What to work on: Output should begin at the line holding "- **Cấu hình chính:**" and end at the last line of the entries; print those lines verbatim and no others.

━━━━

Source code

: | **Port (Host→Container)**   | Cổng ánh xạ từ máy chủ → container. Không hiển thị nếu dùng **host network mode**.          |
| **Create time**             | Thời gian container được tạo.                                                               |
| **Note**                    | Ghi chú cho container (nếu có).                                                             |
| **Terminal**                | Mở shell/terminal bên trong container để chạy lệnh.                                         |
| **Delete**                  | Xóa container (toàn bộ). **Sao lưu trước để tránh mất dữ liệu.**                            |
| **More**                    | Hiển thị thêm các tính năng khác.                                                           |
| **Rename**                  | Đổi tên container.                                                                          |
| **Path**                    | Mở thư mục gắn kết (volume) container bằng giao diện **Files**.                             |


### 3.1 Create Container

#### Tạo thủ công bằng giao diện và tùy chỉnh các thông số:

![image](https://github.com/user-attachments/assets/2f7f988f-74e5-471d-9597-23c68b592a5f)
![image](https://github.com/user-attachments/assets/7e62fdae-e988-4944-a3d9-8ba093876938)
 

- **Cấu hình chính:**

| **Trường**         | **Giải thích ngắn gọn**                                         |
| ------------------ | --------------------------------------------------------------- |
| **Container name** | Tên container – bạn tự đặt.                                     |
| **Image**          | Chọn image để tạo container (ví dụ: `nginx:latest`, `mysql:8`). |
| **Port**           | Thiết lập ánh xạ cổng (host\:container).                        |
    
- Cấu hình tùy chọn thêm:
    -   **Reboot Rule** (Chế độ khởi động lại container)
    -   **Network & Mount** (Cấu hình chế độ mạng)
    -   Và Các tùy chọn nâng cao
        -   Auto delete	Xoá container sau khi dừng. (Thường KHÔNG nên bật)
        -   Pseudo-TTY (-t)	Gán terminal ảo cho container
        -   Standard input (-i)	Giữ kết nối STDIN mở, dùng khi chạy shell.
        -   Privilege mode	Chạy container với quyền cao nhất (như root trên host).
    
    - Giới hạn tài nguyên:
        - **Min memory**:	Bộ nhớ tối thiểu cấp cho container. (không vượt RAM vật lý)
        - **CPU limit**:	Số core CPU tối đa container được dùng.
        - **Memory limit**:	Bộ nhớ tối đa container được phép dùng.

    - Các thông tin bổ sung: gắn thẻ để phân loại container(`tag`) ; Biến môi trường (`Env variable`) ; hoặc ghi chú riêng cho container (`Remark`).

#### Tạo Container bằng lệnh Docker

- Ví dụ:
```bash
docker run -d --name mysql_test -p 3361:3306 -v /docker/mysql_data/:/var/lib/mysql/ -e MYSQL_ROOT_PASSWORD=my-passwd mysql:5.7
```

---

━━━━

Exercise solution:
- **Cấu hình chính:**

| **Trường**         | **Giải thích ngắn gọn**                                         |
| ------------------ | --------------------------------------------------------------- |
| **Container name** | Tên container – bạn tự đặt.                                     |
| **Image**          | Chọn image để tạo container (ví dụ: `nginx:latest`, `mysql:8`). |
| **Port**           | Thiết lập ánh xạ cổng (host\:container).                        |
    
- Cấu hình tùy chọn thêm:
    -   **Reboot Rule** (Chế độ khởi động lại container)
    -   **Network & Mount** (Cấu hình chế độ mạng)
    -   Và Các tùy chọn nâng cao
        -   Auto delete	Xoá container sau khi dừng. (Thường KHÔNG nên bật)
        -   Pseudo-TTY (-t)	Gán terminal ảo cho container
        -   Standard input (-i)	Giữ kết nối STDIN mở, dùng khi chạy shell.
        -   Privilege mode	Chạy container với quyền cao nhất (như root trên host).
    
    - Giới hạn tài nguyên:
        - **Min memory**:	Bộ nhớ tối thiểu cấp cho container. (không vượt RAM vật lý)
        - **CPU limit**:	Số core CPU tối đa container được dùng.
        - **Memory limit**:	Bộ nhớ tối đa container được phép dùng.

    - Các thông tin bổ sung: gắn thẻ để phân loại container(`tag`) ; Biến môi trường (`Env variable`) ; hoặc ghi chú riêng cho container (`Remark`).

#### Tạo Container bằng lệnh Docker

- Ví dụ:
```bash
docker run -d --name mysql_test -p 3361:3306 -v /docker/mysql_data/:/var/lib/mysql/ -e MYSQL_ROOT_PASSWORD=my-passwd mysql:5.7
```

---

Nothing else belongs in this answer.